I'm back, I'm almost over jet lag, and almost caught up with the news, but not with all the things that piled up while I was away. Fortunately, Patrick has agreed to do a few more guest posts as and when the Supreme Court issues its final decisions of the regular term.
It appears that nothing changed while I was away. Notably:
- The war continues, and the Congress continues to enable it.
- Alberto Gonzales is still Attorney General… although most of the senior people working for him are quitting either in disgust or (in the case of henchpeople) in fear.
- There are near-daily revelations about US misdeeds regarding legal or physical treatment of prisoners in Iraq, or in Guantanamo or in secret CIA prisons, or regarding the coverup of same.
- The Republican primary field appears as hapless as ever.
Or did I miss something?
US House votes to deny all aid to Saudi Arabia (AFP)
We give aid to Saudi Arabia???? A tiny nation awash with petrodollars?
While oil-rich Saudi Arabia has never been a large recipient of US aid, the Bush administration channeled a total of more than 2.5 million dollars to the kingdom in fiscal 2005 and 2006 as part of their partnership in the war on terror, congressional officials said.
Oh.

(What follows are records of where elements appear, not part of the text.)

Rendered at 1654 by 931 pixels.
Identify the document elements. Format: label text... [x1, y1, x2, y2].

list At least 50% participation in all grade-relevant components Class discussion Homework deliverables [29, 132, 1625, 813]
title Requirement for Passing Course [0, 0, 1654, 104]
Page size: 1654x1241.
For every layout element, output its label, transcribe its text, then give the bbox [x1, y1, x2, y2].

OK. It's walking around money.
I'm Sorry I Read It: James Grimmelmann reads Chambermaid — the supposed roman à clef by a former law clerk to Third Circuit Judge Dolores Sloviter — so you don't have to.

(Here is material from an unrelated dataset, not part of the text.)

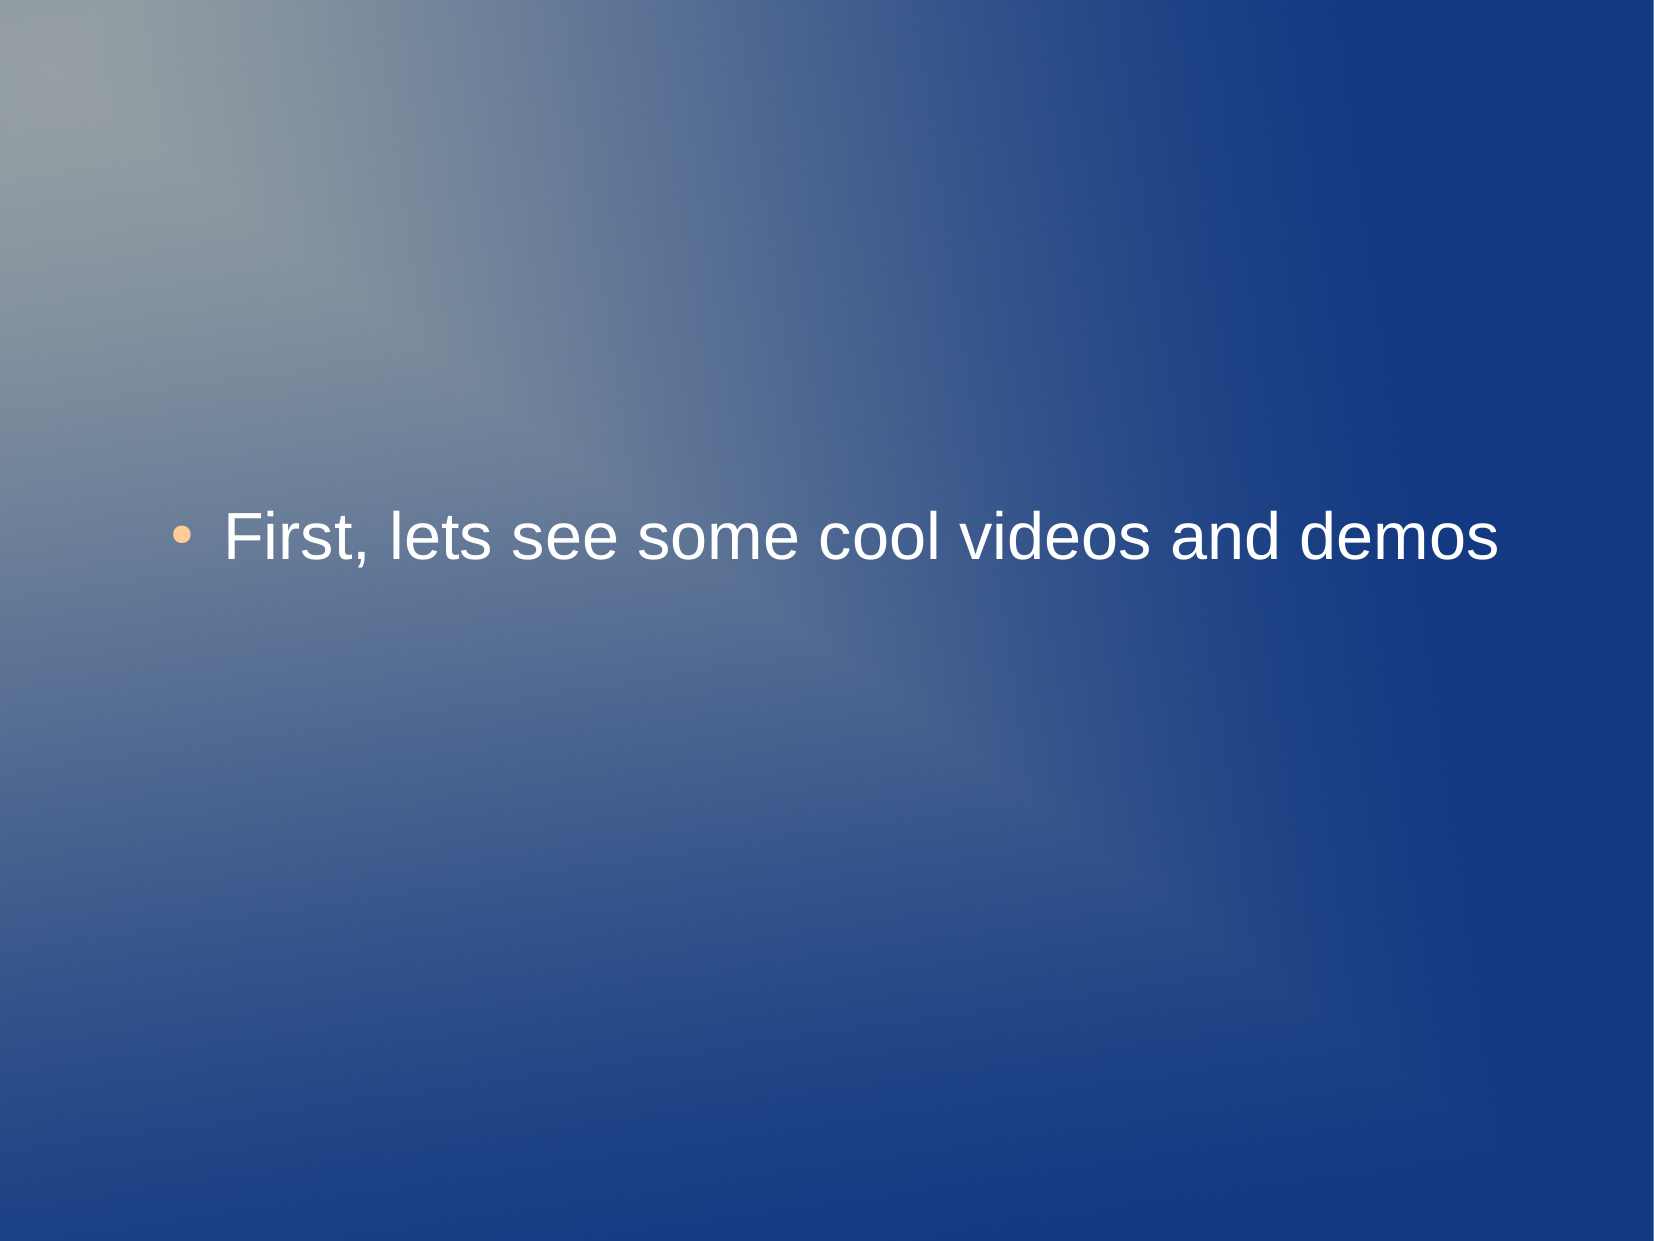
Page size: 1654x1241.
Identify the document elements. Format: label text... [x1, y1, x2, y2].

list First, lets see some cool videos and demos [82, 290, 1571, 1010]
picture [0, 0, 1654, 1241]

From the front page of the New York Times: “Investors' Suits Face Higher Bar, Supreme Court Rules.”
Issued yesterday, the Court's majority opinion in the Tellabs case starts from the proposition that plaintiffs bringing securities fraud suits must allege (in their initial complaints — in advance of discovery) facts in sufficient detail to show statements attributable to defendants to be false either because of affirmative misrepresentations or because of notable omissions — and also facts suggesting defendants knew the statements were false (the so-called scienter requirement). There's nothing new in this. But the majority also held (this was new) that, to be well-pled, facts regarding scienter, more or less like facts regarding falsity, must appear from the allegations to suggest that inferences of scienter are not just plausible or reasonable — but rather cogent, at least as compelling as any opposing suggestion, given the alleged facts, that there was no knowledge of falsity on the part of defendants.

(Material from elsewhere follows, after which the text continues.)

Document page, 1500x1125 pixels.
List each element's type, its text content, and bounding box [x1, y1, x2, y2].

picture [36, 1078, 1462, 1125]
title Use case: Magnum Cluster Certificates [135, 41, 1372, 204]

Too complicated, too boring: who cares?
Davenport v. Washington Education Association, decided on June 14, is another case that the Supreme Court seems to have seen as easy work. In Washington, public sector unions represent not only members but other employees included within a pertinent bargaining unit. Only members pay dues, but as a matter of law unions are authorized to charge nonmembers “agency fees” equivalent to dues to cover expenses incurred in representation. Unions often use funds — generated by both dues and fees — to support candidates for public office who union officials think will act in ways furthering the interests of the individuals that the unions represent (both members and nonmembers). Some individuals who are represented — maybe especially those who are not union members — may disagree with union political judgments. The Supreme Court has held that state laws that authorize unions to collect agency fees operate unconstitutionally if they do not recognize the right of objecting individuals to withhold the fraction of their agency fees used for political action with which they disagree.
Flying from Istanbul to Manchester today; long frequent-flier-ticket layover until tomorrow's flight to Boston, followed by long frequent-flier-ticket layover until evening flight to Miami. Many chances to lose luggage.
This is a fascinating city, but it feels like what we saved on the tickets we pumped into the Turkish economy in other ways.